In Britain the Prime Minister, showing signs of 'Number 10 dementia' having passed the magic eight years of tenure, braves even the opposition of his wife to insist on further restrictions to civil liberties. He denies the country an independent enquiry on the London bombings, for fear that it re-ignites the debate about his backing of the Bush Administration and his subsequent deceit.
Benjamin and Simon draw our attention to the consequences for Western security after the eventual withdrawal from Iraq, whatever the outcome of the occupation. A new generation of terrorists will have been recruited, trained and motivated by the insurgency in Iraq. Those who have fought in Iraq will eventually return to their home countries hardened to continue the struggle against the "crusaders". In some ways worse than this are the "self-starters", typified by the Madrid bombers. They were not part of al Qaeda. They did not need a sinister mastermind.

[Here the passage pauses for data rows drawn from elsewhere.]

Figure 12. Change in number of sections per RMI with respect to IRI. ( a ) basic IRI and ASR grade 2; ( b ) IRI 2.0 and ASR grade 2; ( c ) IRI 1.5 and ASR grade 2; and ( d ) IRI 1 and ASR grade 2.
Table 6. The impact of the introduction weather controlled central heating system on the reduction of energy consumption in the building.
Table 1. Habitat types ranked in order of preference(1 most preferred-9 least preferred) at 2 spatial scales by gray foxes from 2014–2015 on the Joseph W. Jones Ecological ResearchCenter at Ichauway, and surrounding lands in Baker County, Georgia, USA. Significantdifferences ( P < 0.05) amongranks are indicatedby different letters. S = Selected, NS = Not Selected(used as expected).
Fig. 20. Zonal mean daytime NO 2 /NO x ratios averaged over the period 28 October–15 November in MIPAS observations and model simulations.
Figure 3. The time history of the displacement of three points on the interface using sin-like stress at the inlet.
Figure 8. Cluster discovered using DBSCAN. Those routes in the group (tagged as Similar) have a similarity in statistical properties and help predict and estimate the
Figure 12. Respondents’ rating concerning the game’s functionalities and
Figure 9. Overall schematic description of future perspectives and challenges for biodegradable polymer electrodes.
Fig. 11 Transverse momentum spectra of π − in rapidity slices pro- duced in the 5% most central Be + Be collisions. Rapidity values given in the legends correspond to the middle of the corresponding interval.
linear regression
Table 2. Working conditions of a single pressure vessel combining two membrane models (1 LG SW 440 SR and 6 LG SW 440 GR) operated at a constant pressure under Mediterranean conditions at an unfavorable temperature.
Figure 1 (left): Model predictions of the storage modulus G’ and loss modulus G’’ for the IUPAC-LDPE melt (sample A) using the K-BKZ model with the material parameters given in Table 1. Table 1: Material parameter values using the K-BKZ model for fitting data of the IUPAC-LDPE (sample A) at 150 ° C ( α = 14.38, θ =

Their motivation was stoked by the internet, which taught them the basic skills necessary to kill hundreds with low technology.
Britain now has its own generation of similar homegrown self-starters. The authors point to the dramatic differences between Islamic populations in the USA and in the European Union. American Muslims earn more than the national average wage, are regionally dispersed and educationally highly qualified. European Muslims are geographically concentrated, have high levels of unemployment, low levels of education and an increasing anger against the West in general and their host countries in particular. So much for those Europeans whose body language in September 2001 implied that fundamentalism was an American problem, which they at least in part deserved.
Of course European politicians are right to stress that the overwhelming majority of Muslims are law abiding, but it only takes a small percentage to become radicalised for every railway station and underground in Europe to become an easy target. Modern technology is helping the fundamentalists well before any Reformation in Islam can come to our rescue. The new "umma" is daily boosted on the internet. The doctrine goes that Muslims owe a duty of support to any co-religionist. A Russian attack in Chechnya justifies a response from Yorkshire. The distinction between civilians and soldiers as targets is undermined by the assertion of implied democratic consent. The Islamic communities in Europe are short of educated and accredited imams who could contest amateur doctrines by self-taught radicals. A good example are the assertions that justify the abolition of all barriers to mass violence and talk happily of millions of westerners whose death would be justified in revenge for the humiliation of Muslims in the twentieth century. It is essential that even the current generation of second rate political leaders in Europe recognise that they are dealing not with a single terrorist organisation, but with a complex and long-lasting political challenge. Suppressing Christmas greetings and owning a copy of the Koran is woefully inadequate tokenism.